Je n'osais plus lui parler, je m'en sentais soudain énormément indigne de lui parler. Moi qui hier encore le négligeais et même le méprisais un peu, Alcide.
— Je n'ai pas eu de veine, poursuivit-il, sans se rendre compte qu'il m'embarrassait avec ses confidences. Imagine-toi qu'il y a deux ans, elle a eu la paralysie infantile… Figure-toi… Tu sais ce que c'est toi la paralysie infantile ?
Il m'expliqua alors que la jambe gauche de l'enfant demeurait atrophiée et qu'elle suivait un traitement d'électricité à Bordeaux, chez un spécialiste.
— Est-ce que ça revient, tu crois ?… qu'il s'inquiétait.
Je l'assurai que ça se rétablissait très bien, très complètement avec le temps et l'électricité. Il parlait de sa mère qui était morte et de son infirmité à la petite avec beaucoup de précautions. Il avait peur, même de loin, de lui faire du mal.
— As-tu été la voir depuis sa maladie ?
— Non… j'étais ici.
— Iras-tu bientôt ?
— Je crois que je ne pourrai pas avant trois ans… Tu comprends ici, je fais un peu de commerce… Alors ça lui aide bien… SI je partais en congé à présent, au retour la place serait prise… surtout avec l'autre vache…

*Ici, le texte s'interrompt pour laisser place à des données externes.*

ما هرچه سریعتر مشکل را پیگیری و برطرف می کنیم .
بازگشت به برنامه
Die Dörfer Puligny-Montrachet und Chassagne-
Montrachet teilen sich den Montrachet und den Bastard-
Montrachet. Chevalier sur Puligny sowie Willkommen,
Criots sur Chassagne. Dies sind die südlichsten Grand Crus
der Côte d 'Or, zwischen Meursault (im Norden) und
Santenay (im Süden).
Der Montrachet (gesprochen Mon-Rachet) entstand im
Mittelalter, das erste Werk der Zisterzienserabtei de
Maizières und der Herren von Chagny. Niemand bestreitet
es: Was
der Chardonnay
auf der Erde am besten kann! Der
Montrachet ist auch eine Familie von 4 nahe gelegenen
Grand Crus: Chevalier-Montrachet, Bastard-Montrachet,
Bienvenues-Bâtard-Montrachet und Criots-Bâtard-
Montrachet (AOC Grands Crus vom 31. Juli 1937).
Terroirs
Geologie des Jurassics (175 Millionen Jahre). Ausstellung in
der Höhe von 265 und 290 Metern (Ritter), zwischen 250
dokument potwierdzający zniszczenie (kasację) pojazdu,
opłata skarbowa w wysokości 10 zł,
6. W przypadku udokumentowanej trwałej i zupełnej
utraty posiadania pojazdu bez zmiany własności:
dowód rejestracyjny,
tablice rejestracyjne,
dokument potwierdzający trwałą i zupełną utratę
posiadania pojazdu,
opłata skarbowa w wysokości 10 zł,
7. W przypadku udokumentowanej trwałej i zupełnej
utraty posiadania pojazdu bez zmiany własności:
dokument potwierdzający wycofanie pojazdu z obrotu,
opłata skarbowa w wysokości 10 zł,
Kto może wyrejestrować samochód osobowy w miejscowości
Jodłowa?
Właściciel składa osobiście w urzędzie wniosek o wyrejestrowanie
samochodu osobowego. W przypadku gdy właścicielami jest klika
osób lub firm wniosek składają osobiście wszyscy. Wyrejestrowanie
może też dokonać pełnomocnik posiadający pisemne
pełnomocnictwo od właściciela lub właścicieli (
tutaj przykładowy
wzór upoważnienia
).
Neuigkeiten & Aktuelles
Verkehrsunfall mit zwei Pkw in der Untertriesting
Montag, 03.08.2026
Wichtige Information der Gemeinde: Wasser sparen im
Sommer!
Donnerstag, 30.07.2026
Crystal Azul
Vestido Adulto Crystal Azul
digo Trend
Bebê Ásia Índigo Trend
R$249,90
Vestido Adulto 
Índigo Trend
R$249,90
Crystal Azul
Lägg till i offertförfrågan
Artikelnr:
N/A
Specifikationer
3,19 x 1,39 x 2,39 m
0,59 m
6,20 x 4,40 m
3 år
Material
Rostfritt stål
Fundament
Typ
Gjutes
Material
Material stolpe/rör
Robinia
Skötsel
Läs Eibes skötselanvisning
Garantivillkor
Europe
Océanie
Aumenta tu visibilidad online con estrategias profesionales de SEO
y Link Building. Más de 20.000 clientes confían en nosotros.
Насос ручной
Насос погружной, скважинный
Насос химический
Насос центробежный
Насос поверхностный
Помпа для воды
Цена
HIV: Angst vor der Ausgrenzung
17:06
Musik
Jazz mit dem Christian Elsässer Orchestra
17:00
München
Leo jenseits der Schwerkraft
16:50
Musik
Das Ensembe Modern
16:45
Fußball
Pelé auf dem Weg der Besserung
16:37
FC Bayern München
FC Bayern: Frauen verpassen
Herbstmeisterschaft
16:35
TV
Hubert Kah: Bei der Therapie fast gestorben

Ainsi, Alcide demandait-il à redoubler son séjour, à faire six ans de suite à Topo, au lieu de trois, pour la petite nièce dont il ne possédait que quelques lettres et ce petit portrait. « Ce qui m'ennuie, reprit-il, quand nous nous couchâmes, c'est qu'elle n'a là-bas personne pour les vacances… C'est dur pour une petite enfant… »
Évidemment Alcide évoluait dans le sublime à son aise et pour ainsi dire familièrement, il tutoyait les anges, ce garçon, et il n'avait l'air de rien. Il avait offert sans presque s'en douter à une petite fille vaguement parente des années de torture, l'annihilement de sa pauvre vie dans cette monotonie torride, sans conditions, sans marchandage, sans intérêt que celui de son bon cœur. Il offrait à cette petite fille lointaine assez de tendresse pour refaire un monde entier et cela ne se voyait pas.
Il s'endormit d'un coup, à la lueur de la bougie. Je finis par me relever pour bien regarder ses traits à la lumière. Il dormait comme tout le monde. Il avait l'air bien ordinaire. Ça serait pourtant pas si mal s'il y avait quelque chose pour distinguer les bons des méchants.